To develop an intuition about why this is the case, I think it is useful to distinguish between educate, teach, and learn (verbs), and to understand the nouns a teacher, and an education.

to educate:

  1. to provide schooling for someone
  2. to train by formal instruction and supervised practice
  3. to develop mentally, morally, or aesthetically especially by instruction to provide with information, to inform
  4. to persuade or condition to feel, believe, or act in a desired way (e.g. "educate the public")

to teach:

  1. to cause or help someone to learn about a subject by giving lessons
  2. to give lessons about a subject to a person or group

to learn:

  1. to gain knowledge, understanding, or skill by study, instruction, or experience
  2. memorize
  3. to come to be able
  4. to come to realize

Learning, then, is the outcome.

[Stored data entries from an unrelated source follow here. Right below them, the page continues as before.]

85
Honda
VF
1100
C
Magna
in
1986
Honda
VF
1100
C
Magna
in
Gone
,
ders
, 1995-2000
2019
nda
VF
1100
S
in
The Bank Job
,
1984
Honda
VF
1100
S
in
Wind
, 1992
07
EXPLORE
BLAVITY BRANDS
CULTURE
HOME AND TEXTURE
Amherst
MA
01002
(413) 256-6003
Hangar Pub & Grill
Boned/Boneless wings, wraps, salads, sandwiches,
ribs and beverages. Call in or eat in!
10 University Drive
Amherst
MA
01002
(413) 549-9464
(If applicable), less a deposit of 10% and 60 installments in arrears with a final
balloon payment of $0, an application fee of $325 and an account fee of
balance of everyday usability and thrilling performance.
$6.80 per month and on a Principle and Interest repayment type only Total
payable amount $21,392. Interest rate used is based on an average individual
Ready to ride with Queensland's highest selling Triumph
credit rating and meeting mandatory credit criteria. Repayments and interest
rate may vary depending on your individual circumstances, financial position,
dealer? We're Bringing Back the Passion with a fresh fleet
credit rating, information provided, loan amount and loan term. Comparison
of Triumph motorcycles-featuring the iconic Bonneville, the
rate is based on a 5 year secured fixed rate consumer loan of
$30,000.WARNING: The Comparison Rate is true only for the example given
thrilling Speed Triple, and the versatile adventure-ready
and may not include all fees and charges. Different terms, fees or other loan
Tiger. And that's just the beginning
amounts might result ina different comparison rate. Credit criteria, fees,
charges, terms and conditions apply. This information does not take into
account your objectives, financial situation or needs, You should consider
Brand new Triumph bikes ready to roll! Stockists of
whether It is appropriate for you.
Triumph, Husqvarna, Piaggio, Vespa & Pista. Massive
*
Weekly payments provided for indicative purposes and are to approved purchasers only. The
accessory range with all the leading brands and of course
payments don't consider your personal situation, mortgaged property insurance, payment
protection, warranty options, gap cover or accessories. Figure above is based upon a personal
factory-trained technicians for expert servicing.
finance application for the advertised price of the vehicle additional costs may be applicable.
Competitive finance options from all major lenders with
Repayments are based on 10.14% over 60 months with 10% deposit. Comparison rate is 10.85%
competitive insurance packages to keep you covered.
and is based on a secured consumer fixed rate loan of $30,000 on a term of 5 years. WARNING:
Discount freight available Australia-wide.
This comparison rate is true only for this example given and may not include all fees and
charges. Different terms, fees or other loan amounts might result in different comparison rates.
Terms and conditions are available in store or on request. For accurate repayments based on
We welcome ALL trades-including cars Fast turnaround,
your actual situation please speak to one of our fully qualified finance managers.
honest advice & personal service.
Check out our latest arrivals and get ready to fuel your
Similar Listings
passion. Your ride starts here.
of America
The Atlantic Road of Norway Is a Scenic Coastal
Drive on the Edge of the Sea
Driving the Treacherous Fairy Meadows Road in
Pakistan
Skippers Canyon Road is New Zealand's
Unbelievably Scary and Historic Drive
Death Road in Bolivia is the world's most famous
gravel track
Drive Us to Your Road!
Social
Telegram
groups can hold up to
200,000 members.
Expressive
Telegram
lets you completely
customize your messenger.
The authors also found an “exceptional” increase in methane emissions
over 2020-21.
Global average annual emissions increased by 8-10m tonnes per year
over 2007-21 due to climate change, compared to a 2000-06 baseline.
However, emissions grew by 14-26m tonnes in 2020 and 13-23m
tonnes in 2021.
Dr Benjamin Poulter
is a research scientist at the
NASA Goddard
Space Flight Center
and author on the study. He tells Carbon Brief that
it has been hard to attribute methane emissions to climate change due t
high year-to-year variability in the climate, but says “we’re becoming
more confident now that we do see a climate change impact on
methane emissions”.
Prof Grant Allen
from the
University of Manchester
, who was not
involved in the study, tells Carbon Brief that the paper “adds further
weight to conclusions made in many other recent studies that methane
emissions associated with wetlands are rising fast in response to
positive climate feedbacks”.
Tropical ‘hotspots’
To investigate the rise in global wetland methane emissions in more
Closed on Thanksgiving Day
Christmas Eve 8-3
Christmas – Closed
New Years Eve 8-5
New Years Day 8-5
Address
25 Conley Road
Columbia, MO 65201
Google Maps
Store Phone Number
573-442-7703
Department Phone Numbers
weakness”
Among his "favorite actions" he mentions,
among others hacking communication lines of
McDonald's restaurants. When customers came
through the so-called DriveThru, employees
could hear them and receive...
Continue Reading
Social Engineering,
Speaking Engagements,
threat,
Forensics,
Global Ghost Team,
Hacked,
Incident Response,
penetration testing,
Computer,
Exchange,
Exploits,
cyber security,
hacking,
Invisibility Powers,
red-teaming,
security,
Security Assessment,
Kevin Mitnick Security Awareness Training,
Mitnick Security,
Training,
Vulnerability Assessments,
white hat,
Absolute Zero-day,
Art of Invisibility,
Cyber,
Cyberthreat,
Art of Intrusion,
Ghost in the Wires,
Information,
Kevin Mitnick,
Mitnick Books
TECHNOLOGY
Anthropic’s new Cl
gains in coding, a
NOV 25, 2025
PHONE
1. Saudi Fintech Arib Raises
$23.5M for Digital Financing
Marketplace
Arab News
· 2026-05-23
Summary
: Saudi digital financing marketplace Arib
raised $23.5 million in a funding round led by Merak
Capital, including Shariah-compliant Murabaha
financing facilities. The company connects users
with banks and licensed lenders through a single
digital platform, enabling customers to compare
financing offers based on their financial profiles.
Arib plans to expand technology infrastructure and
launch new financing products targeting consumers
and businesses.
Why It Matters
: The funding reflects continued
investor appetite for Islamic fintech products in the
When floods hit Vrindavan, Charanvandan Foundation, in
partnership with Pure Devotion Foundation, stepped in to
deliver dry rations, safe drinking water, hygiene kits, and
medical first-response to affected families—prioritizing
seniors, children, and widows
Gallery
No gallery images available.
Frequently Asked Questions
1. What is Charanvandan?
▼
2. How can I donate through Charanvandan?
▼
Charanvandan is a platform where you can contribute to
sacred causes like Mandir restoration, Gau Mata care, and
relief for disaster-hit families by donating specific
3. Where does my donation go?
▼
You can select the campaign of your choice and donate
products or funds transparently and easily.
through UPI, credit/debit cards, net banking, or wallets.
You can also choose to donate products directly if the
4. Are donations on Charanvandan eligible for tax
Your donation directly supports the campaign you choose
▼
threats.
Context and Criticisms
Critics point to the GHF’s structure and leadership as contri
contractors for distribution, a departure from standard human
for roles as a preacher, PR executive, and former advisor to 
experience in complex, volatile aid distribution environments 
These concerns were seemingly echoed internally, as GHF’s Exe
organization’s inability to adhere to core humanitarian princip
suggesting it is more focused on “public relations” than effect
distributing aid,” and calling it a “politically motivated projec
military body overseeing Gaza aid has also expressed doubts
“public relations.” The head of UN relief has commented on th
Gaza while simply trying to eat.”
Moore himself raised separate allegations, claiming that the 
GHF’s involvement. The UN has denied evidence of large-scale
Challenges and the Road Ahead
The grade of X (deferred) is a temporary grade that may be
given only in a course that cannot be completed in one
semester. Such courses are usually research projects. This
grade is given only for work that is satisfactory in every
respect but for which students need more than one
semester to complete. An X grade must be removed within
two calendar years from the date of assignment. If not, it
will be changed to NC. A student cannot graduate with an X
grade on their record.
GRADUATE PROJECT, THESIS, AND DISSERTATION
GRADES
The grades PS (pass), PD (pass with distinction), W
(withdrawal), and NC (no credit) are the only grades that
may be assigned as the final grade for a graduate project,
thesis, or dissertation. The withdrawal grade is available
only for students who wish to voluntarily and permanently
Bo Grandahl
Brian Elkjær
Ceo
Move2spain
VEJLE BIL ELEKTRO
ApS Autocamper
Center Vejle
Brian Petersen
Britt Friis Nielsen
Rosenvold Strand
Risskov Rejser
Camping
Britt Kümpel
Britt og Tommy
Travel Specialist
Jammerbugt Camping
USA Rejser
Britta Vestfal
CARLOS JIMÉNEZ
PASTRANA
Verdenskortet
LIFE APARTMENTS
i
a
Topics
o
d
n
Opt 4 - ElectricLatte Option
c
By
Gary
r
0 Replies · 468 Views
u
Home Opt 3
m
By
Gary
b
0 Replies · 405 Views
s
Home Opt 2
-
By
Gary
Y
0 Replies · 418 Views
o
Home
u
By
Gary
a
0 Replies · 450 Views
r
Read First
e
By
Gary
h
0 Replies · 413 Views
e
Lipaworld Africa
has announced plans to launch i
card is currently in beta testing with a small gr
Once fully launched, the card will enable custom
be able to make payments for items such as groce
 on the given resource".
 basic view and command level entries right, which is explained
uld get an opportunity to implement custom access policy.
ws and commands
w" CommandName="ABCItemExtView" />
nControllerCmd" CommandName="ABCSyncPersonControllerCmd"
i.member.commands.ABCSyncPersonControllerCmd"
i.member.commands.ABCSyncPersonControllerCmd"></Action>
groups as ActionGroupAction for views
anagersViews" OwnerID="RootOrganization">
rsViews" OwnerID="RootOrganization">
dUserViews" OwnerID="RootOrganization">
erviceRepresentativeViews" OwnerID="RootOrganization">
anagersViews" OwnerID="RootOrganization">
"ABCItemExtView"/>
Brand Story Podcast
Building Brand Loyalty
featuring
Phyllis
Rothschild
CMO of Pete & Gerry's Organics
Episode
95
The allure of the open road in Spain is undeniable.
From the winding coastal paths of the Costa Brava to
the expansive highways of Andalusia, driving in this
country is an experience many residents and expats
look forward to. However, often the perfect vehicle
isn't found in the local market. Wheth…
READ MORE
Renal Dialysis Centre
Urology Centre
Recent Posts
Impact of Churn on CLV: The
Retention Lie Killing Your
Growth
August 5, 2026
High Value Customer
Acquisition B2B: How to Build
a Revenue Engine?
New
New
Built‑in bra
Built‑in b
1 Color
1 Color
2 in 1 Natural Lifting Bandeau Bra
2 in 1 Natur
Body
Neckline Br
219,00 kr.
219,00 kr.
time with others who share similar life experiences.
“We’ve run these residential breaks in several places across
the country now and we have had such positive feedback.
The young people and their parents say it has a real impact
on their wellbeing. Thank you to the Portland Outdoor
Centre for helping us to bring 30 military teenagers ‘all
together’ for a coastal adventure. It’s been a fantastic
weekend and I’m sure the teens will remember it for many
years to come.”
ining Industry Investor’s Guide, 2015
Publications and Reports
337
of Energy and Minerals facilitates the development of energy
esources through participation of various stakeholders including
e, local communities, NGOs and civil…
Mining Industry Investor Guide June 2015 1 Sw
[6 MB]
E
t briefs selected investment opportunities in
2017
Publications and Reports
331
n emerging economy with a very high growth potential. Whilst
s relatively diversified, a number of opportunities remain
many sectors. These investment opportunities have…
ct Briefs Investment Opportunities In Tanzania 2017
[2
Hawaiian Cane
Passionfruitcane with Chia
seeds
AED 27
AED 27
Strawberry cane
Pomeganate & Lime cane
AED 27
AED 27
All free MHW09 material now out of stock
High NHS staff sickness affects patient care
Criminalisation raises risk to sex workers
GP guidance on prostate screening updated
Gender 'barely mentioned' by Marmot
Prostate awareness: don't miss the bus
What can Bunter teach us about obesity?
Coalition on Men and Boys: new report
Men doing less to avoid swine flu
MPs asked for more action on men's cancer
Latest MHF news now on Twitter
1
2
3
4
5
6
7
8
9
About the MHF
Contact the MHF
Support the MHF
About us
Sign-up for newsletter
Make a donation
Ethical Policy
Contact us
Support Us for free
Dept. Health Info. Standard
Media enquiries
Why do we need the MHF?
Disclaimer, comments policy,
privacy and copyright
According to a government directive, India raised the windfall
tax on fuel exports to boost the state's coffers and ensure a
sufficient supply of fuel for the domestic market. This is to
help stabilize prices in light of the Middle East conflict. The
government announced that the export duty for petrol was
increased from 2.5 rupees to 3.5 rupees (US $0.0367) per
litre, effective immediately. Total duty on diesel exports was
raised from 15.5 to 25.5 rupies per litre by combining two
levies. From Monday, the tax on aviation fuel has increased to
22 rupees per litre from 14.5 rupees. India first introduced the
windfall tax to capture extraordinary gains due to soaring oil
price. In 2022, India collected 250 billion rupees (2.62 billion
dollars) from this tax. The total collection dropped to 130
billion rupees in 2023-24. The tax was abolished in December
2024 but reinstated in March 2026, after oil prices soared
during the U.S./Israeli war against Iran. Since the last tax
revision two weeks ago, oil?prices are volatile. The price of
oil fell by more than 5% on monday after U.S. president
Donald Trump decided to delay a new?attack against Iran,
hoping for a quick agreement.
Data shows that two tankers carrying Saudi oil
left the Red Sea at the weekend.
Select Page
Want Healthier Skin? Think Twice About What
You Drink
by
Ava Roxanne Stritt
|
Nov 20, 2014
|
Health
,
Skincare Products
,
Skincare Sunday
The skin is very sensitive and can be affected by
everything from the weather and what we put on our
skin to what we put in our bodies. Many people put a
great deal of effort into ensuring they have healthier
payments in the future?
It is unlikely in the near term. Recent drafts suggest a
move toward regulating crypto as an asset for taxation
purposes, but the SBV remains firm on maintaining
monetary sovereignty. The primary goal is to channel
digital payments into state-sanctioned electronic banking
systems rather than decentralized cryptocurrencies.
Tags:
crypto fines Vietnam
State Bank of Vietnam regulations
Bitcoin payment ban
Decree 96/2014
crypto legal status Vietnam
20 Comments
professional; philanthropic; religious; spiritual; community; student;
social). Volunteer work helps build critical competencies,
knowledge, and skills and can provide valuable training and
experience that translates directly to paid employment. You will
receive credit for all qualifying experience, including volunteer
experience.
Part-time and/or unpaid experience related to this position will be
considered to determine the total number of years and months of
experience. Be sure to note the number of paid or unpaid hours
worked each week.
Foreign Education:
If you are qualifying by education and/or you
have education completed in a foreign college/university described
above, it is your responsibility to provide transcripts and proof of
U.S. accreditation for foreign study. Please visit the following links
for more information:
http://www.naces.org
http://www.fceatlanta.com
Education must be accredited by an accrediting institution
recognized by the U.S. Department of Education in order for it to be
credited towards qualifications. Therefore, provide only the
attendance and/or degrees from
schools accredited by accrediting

Teaching is an attempt to cause learning by giving lessons. Education, however, is broader and includes settings that are not strictly lessons. Anyone may teach or educate, but a teacher is someone whose job it is to teach students about certain subjects. When teaching is given by trained, employed teachers in a structured setting, it is often referred to as formal education. The result (hopefully) is that students learn. What they receive over time is an education: the body of knowledge, including mental, moral, and aesthetic aspects, of a field of study.